BEGIN

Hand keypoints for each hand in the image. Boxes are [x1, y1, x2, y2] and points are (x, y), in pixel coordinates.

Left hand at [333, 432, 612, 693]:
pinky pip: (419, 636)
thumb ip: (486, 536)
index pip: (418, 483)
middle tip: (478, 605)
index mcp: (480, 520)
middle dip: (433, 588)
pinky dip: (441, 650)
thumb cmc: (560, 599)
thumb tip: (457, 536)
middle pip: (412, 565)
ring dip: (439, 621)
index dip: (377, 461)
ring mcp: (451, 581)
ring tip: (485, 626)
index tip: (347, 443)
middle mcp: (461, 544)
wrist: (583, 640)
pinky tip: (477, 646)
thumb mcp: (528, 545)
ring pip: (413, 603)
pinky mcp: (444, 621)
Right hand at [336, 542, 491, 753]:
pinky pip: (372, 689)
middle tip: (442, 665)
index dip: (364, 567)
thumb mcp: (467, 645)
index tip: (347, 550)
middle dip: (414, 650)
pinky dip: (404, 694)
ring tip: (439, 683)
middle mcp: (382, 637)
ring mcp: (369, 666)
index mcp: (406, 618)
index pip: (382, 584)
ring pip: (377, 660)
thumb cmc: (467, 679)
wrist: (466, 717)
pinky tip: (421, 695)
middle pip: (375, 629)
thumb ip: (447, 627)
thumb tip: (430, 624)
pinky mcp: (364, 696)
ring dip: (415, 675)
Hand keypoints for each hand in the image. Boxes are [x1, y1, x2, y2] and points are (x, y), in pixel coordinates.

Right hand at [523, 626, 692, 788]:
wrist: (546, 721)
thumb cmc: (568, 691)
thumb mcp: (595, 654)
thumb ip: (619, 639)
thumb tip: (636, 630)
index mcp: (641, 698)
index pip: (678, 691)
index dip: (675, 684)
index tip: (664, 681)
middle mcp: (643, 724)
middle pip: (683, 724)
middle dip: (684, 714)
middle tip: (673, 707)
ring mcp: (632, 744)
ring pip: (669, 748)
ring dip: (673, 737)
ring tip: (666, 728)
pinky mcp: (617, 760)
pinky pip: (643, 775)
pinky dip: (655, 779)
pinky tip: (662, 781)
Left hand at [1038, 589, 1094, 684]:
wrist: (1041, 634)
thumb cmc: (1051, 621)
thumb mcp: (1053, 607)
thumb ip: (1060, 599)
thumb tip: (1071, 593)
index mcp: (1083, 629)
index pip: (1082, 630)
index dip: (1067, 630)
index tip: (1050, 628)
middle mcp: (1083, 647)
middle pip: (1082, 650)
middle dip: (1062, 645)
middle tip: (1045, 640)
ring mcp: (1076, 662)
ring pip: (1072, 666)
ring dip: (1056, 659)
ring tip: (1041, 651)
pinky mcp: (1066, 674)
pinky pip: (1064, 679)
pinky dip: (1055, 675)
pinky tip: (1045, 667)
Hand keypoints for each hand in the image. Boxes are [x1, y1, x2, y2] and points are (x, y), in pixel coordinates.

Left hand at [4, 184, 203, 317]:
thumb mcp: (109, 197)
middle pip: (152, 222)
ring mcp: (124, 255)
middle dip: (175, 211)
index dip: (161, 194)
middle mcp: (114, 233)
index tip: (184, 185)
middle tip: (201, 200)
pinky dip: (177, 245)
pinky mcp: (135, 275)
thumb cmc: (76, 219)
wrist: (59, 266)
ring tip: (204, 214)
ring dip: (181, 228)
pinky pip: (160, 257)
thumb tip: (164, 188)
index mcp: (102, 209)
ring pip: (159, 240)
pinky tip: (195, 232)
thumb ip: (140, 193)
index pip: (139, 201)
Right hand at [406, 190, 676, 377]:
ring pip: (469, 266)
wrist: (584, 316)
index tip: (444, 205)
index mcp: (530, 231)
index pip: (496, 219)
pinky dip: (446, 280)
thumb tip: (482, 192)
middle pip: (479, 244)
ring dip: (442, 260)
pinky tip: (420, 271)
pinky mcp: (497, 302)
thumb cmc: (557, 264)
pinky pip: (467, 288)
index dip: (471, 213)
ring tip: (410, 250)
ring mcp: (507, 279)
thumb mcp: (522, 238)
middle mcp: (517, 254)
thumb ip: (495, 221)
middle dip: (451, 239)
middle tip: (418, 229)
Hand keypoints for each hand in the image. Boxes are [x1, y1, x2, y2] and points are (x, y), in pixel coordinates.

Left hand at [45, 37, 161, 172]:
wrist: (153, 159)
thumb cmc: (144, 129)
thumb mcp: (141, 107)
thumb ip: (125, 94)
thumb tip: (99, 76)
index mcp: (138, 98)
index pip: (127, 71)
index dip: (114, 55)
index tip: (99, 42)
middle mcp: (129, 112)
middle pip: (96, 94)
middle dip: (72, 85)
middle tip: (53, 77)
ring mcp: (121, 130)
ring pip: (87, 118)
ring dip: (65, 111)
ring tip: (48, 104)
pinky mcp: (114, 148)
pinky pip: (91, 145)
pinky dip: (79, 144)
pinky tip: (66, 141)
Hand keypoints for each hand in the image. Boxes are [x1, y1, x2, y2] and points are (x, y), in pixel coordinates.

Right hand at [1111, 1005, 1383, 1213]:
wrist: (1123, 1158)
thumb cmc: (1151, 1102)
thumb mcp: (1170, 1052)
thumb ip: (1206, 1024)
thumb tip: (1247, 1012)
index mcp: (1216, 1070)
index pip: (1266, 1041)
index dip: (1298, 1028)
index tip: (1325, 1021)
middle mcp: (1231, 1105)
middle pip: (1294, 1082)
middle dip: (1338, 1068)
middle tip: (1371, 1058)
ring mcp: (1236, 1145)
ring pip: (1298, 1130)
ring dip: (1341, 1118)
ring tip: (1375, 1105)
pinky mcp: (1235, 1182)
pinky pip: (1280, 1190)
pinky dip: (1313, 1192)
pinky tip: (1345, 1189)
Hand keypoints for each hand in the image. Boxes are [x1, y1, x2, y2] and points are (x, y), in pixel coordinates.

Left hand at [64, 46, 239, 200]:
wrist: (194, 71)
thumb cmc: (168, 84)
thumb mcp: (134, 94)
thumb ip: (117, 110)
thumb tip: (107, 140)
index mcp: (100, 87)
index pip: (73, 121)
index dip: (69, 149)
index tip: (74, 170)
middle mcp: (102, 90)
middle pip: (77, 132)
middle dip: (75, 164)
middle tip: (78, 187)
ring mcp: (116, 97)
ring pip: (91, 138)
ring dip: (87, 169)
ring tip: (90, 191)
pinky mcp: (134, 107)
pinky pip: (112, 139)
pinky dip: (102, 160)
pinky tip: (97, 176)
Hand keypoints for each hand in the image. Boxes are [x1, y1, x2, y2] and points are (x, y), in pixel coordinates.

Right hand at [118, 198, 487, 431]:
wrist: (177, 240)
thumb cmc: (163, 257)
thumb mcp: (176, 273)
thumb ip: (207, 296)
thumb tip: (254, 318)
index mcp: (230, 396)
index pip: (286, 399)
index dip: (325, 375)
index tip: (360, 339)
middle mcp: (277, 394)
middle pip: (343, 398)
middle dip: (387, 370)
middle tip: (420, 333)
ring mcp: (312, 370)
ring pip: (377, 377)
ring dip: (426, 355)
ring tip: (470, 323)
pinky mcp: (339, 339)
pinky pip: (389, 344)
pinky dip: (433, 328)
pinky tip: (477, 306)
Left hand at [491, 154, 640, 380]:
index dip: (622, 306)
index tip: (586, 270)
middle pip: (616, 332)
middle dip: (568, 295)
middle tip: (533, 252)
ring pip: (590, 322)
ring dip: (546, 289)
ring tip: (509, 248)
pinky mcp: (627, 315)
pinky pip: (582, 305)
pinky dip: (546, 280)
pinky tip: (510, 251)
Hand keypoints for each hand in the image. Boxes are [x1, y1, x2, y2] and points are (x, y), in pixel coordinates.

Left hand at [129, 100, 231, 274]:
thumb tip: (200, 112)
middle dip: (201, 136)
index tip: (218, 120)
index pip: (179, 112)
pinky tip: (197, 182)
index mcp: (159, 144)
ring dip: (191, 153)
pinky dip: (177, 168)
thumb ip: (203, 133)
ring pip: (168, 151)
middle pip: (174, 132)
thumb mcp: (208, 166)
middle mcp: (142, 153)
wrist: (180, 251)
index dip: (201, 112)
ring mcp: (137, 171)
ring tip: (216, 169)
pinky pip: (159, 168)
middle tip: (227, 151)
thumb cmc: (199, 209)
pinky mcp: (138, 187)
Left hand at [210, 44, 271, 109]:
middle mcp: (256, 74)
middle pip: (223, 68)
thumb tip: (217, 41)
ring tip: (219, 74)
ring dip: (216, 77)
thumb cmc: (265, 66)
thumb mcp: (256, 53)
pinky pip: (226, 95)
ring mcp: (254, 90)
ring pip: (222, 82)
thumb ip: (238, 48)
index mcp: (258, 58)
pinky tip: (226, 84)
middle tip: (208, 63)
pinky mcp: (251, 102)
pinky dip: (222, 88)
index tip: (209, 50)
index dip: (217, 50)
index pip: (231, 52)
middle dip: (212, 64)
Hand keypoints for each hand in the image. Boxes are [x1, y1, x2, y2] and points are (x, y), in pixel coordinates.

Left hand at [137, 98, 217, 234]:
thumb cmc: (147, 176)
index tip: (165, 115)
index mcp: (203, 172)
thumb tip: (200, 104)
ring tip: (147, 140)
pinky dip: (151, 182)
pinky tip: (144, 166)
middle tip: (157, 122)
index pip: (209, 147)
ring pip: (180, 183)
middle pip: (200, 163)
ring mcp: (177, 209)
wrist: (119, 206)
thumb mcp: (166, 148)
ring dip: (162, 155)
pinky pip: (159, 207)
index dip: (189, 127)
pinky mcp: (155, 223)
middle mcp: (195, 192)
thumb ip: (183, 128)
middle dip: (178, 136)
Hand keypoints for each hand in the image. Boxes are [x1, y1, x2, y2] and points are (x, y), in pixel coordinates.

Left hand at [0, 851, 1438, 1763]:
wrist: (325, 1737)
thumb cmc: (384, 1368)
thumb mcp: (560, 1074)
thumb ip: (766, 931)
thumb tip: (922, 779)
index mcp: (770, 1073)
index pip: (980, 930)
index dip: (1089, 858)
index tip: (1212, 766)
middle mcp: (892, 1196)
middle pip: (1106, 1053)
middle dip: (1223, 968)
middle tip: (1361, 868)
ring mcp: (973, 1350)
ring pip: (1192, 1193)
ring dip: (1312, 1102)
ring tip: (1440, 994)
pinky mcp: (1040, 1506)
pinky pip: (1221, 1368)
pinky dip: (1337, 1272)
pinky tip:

END

#### Directions
Whenever a line of the material above contains the string "Left", copy that line out.

#### Solution for this exercise
Left hand at [333, 432, 612, 693]:
Left hand at [1038, 589, 1094, 684]:
Left hand at [4, 184, 203, 317]:
Left hand at [45, 37, 161, 172]:
Left hand at [64, 46, 239, 200]:
Left hand at [491, 154, 640, 380]:
Left hand at [129, 100, 231, 274]:
Left hand at [210, 44, 271, 109]:
Left hand at [137, 98, 217, 234]:
Left hand at [0, 851, 1438, 1763]:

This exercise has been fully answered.